Insurgents also attacked five of Baghdad's 1,200 polling stations with shootings and bombs, wounding seven voters, the Associated Press reported, and six Iraqi soldiers were killed in a bomb blast north of Baghdad and a mortar attack south of the capital, according to Reuters news service.

But the vote was surprising quiet compared to legislative elections in January, when at least 44 people were killed in nine separate attacks on polling centers.

This time, with a few exceptions, insurgent threats to kill voters did not materialize, allowing scores of people to vote on a proposed constitution that would increase the role of Islam in the government and formalize Iraq's democracy. Turnout was described as exceptionally high in Sunni Arab regions that had largely boycotted January's election. Voting in Shiite and Kurdish neighborhoods was brisk, but appeared lower than in January, when about 58 percent of registered voters cast ballots.

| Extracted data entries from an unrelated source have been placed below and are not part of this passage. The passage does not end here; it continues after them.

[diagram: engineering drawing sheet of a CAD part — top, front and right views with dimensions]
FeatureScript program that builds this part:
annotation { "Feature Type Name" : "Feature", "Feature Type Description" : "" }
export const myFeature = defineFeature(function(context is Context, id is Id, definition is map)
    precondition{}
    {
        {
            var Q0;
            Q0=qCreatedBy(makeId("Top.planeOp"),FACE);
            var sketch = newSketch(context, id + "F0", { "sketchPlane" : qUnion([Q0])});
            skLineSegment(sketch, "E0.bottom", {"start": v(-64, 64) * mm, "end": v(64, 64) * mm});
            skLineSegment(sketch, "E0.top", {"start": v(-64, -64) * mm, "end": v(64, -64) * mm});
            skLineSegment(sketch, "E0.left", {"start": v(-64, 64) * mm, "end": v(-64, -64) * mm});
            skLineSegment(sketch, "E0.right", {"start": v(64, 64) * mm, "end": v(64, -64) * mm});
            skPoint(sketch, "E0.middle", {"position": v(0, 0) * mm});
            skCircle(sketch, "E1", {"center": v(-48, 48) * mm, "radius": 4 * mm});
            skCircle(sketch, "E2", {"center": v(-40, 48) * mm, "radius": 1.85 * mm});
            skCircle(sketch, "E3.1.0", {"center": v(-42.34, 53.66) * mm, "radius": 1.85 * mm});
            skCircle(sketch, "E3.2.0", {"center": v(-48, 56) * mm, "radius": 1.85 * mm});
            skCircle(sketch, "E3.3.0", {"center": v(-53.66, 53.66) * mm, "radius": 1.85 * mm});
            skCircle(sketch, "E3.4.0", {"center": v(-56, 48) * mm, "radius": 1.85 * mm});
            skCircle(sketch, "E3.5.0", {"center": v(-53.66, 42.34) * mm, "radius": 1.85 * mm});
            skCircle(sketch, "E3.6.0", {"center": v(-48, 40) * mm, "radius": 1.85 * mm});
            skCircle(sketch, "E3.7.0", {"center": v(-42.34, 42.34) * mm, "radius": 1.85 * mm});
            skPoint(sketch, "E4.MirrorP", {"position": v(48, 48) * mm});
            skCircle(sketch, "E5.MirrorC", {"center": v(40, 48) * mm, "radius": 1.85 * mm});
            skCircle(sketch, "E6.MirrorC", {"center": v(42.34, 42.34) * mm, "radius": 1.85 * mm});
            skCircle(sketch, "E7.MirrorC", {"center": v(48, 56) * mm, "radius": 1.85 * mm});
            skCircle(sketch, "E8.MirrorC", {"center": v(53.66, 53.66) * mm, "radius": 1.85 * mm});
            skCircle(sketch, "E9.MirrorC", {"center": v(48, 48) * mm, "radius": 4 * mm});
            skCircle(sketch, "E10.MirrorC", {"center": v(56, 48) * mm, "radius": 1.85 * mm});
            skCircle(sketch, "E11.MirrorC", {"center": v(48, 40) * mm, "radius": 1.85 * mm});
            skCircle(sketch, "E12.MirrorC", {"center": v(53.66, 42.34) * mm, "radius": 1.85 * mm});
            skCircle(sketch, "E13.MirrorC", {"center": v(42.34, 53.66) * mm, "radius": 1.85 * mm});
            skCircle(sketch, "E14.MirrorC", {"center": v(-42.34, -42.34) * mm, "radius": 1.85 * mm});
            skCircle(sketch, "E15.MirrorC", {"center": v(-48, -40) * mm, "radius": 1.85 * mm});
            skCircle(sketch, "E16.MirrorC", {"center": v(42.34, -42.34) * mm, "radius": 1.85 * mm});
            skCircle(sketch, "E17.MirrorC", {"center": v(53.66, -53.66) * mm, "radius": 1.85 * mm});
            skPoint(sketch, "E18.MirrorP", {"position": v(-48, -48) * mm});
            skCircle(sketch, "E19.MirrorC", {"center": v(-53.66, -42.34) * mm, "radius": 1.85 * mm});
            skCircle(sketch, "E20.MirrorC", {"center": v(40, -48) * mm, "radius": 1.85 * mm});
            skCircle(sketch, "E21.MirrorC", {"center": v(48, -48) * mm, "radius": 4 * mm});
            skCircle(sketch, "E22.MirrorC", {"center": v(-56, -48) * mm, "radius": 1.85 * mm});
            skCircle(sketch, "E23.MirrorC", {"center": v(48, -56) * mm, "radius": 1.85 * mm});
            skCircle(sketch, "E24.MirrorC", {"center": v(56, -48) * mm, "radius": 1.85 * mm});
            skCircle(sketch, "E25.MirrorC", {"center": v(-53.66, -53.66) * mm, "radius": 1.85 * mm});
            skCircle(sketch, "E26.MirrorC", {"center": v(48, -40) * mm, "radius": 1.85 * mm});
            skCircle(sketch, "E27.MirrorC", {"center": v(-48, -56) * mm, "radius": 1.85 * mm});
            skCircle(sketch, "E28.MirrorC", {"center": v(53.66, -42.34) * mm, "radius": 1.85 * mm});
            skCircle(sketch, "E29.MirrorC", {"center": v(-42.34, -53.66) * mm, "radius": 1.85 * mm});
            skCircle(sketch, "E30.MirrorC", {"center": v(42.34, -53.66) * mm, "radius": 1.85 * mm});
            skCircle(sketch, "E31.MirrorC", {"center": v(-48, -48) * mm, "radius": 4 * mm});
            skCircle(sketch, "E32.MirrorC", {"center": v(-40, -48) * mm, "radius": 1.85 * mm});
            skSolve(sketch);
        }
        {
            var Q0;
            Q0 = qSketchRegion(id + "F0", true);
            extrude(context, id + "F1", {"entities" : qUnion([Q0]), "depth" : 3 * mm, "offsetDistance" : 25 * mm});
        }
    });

Sunni leaders sent conflicting messages to their followers about whether to vote in today's referendum. That confusion and insurgent threats to target voters led to uncertainty about whether Sunnis would turnout en masse to cast ballots.

But according to U.S. Army officials in Salah Aldin, an overwhelmingly Sunni province north of Baghdad, by 11:30 a.m., more than 33,000 had already voted in the town of Baiji, 22,000 in Awaj, 17,000 in Tikrit and 20,000 in Samarra. Voting in Samarra was so heavy that polling places ran out of ballots in the early afternoon, officials said, and more were brought in under U.S. support.

Sunni voters in the area interviewed by reporters were nearly unanimous in saying that they had voted against the constitution, which many Sunnis believe is deeply flawed.

In Tikrit, the home town of former Iraqi leader Saddam Hussein, about 20 Iraqi policemen were the first to vote at a polling station they were responsible for protecting.

"This constitution was written by the occupation and will never change anything in the country," police Lt. Col. Amir Abdul Karim said, explaining his no vote.

Elsewhere in town, Iraqi Army Lt. Mahmoud Nadhum urged his colleagues to reject the charter "because it calls for separation and sectarianism," he explained to a reporter. "We don't want this constitution because we want a unified Iraq."